Die Prognosen für Tafeloliven sind sogar noch schlechter, denn während im Jahr 2023 60.000 Kilo Oliven geerntet wurden, die sich auf grüne und schwarze Oliven aufteilen, werden in diesem Jahr nur etwa 10.000 Kilo geerntet werden können. „In der Serra werden wir 20 % der letztjährigen Produktion haben und im Pla werden wir nicht einmal 50 % erreichen “, so Gual.

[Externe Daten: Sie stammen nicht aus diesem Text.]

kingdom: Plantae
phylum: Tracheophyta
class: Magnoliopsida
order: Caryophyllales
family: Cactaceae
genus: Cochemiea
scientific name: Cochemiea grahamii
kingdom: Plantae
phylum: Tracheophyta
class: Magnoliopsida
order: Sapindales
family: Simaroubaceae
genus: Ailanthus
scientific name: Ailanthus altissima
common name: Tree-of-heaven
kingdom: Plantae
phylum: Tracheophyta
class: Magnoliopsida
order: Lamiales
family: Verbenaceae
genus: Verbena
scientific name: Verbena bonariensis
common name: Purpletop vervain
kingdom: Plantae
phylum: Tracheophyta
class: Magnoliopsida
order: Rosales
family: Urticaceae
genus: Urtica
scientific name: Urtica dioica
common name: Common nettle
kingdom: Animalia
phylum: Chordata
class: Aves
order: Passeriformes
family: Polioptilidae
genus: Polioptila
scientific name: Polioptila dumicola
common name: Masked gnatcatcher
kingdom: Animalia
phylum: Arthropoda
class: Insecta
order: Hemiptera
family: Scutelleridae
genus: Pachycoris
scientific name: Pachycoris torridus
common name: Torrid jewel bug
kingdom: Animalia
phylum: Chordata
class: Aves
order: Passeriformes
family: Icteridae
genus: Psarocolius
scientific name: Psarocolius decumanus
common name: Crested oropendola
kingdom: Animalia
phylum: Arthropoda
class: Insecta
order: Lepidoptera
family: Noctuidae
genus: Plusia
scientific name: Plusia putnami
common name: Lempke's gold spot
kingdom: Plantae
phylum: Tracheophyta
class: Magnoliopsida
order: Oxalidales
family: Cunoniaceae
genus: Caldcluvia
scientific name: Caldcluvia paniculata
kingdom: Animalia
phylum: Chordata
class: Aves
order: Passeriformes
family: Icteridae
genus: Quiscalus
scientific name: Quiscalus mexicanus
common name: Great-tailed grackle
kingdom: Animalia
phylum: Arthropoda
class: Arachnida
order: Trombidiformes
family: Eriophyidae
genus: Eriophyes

Die Gründe für die schlechte Saison sind zyklisch, so Gual, der einräumt, dass nach einem Jahr mit guten Ergebnissen wie 2023 die Bäume im folgenden Jahr „ruhen“. „Außerdem hat sich gezeigt, dass bewässerte Olivenbäume nach einer Reihe von Jahren mit guter Produktion eine Pause einlegen“, erklärt der Leiter der Genossenschaft von Sóller. „Ich würde es nicht wagen, die Dürre für diese schlechten Ergebnisse verantwortlich zu machen“, fügt Gual hinzu, der einräumt, dass die Regenfälle in diesem August den Bäumen zugute gekommen sind.
Die Erntesaison beginnt im Oktober, und trotz der schlechten Produktionsprognosen ist die Genossenschaft Sant Bartomeu zuversichtlich, dass die Preise nicht zu stark schwanken, sondern ähnlich wie im letzten Jahr bleiben werden.